EXTRACTED TEXT →
+ + + + +
Nomination for deletion of Template:List of crambid genera

 Template:List of crambid genera has been nominated for deletion. You are invited to comment on the discussion at the template's entry on the Templates for discussion page. Zackmann (Talk to me/What I been doing) 21:33, 19 March 2019 (UTC)

The Signpost: 31 March 2019

EarwigBot not working

It hasn't edited for 3 days (I noticed it wasn't working when task 3 (creating AfC categories) wasn't running). Just wanted to let you know in case you weren't already aware. Thanks, --DannyS712 (talk) 04:15, 14 April 2019 (UTC)

Thanks for letting me know. It should be back up now, and I think I've fixed the auto-restart so this should be prevented in the future. — Earwig talk 06:19, 14 April 2019 (UTC)
@The Earwig: It still hasn't edited yet... --DannyS712 (talk) 06:20, 14 April 2019 (UTC)
It's not supposed to yet. The AFC status page gets updated hourly, and the category creation runs nightly at 00:00 UTC. — Earwig talk 06:41, 14 April 2019 (UTC)
Oh, okay. --DannyS712 (talk) 06:43, 14 April 2019 (UTC)

The Signpost: 30 April 2019

ArbCom 2019 special circular

 
Administrators must secure their accounts

The Arbitration Committee may require a new RfA if your account is compromised.

View additional information

This message was sent to all administrators following a recent motion. Thank you for your attention. For the Arbitration Committee, Cameron11598 02:49, 4 May 2019 (UTC)

Administrator account security (Correction to Arbcom 2019 special circular)

ArbCom would like to apologise and correct our previous mass message in light of the response from the community.

Since November 2018, six administrator accounts have been compromised and temporarily desysopped. In an effort to help improve account security, our intention was to remind administrators of existing policies on account security — that they are required to "have strong passwords and follow appropriate personal security practices." We have updated our procedures to ensure that we enforce these policies more strictly in the future. The policies themselves have not changed. In particular, two-factor authentication remains an optional means of adding extra security to your account. The choice not to enable 2FA will not be considered when deciding to restore sysop privileges to administrator accounts that were compromised.

We are sorry for the wording of our previous message, which did not accurately convey this, and deeply regret the tone in which it was delivered.

For the Arbitration Committee, -Cameron11598 21:04, 4 May 2019 (UTC)

Question about copyvio detector functioning

Howdy - I just happened upon some startling behaviour in the copyvio detector, and wanted to ask whether this is a known thing or a fluke. Draft:Nathaniel Bartlett comes out squeaky-clean [2], but when running the tool on the identical draft once it was moved to mainspace, it finds the full-page copyvio [3]. The difference here must to be the AfC header, I guess... is that known behaviour? If the AfC header has this capacity to throw off copyvio detection, maybe it would be worth thinking about a function to strip it from an article before comparison? After all, AfC is probably one of the heaviest users of the tool - bit of a scary scenario. Cheers --Elmidae (talk · contribs) 22:01, 9 May 2019 (UTC)
+ + + + +
EXERCISE REQUIREMENTS →
[1] According to the talk page, how many administrator accounts have been compromised and temporarily desysopped since November 2018?
[2] Repeat the passage of the talk page starting at "It hasn't edited" and ending at "04:15, 14 April 2019 (UTC)".
[3] Write what comes next on the talk page, picking up after its final line.

EXTRACTED INFORMATION →
+ + + + +
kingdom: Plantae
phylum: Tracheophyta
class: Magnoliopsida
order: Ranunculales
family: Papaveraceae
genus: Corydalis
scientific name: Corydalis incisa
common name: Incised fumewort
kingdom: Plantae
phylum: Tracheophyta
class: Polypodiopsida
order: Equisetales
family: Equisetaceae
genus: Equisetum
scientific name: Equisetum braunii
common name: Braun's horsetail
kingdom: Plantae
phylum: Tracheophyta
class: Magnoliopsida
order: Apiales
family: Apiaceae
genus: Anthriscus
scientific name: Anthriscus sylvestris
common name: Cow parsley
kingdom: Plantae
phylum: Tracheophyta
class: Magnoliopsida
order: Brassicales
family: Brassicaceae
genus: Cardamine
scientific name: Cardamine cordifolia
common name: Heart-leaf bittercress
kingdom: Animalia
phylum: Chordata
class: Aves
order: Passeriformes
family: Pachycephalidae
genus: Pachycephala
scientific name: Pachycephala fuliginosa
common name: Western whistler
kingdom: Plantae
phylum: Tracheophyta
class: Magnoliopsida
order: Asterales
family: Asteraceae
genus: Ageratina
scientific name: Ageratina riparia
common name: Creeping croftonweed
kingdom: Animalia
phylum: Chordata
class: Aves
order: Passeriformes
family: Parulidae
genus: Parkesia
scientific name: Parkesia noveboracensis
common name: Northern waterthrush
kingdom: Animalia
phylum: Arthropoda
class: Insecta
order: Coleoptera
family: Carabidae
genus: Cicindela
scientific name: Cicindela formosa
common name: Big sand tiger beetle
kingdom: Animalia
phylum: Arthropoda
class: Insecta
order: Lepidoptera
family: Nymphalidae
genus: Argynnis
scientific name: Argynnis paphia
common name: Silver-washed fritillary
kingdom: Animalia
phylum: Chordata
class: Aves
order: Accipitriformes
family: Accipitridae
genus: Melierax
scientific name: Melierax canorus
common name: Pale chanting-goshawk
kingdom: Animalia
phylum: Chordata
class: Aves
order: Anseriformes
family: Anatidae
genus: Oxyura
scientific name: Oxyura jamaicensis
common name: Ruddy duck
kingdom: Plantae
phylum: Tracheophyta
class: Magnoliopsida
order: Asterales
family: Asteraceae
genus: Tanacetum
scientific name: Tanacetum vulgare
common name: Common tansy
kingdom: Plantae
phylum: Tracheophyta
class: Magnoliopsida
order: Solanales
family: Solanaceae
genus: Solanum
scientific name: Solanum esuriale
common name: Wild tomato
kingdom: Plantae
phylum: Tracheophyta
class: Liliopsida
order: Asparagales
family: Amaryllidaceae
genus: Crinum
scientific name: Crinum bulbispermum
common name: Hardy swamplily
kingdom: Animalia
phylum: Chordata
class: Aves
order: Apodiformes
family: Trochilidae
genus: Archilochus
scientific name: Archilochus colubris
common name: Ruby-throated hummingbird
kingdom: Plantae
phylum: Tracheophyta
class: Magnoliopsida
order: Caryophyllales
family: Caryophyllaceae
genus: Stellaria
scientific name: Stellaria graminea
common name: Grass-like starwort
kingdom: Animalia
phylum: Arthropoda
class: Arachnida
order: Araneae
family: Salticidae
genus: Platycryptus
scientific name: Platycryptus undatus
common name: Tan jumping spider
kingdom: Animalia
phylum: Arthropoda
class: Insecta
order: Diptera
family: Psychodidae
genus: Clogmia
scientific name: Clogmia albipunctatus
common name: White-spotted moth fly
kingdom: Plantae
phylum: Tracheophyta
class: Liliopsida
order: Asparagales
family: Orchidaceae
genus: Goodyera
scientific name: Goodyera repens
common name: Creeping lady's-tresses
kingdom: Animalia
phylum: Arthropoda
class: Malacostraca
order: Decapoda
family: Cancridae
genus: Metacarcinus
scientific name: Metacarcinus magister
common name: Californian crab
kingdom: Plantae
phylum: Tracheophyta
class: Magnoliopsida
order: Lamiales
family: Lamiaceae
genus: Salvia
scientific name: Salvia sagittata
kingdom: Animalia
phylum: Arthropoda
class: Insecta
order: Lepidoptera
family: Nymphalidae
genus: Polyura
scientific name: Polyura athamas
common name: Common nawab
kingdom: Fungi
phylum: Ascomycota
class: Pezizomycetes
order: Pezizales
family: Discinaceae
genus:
+ + + + +
EXPECTED OUTPUTS →
[1] Six administrator accounts.

[2]
It hasn't edited for 3 days (I noticed it wasn't working when task 3 (creating AfC categories) wasn't running). Just wanted to let you know in case you weren't already aware. Thanks, --DannyS712 (talk) 04:15, 14 April 2019 (UTC)

[3]
Hi Elmidae. The AfC header does not make a difference here—we already strip out templates from the article text before we start looking for matches. (The exact article text you see on the results page is what we try to find copies of, and in this case, you can see that neither include the template.) However, there is another difference: the one were we missed the violation has its categories rendered as normal wikilinks (prefixed with colons), and this makes them show up in the article text when normally they wouldn't. Because of an unlucky sequence of events, this is enough for us to fail to find the correct source. If you're interested in a more detailed explanation why, I've written up one below, but the main takeaway should be that this kind of outcome is always a risk because of how the tool works, but in general it should be uncommon enough that the tool remains useful.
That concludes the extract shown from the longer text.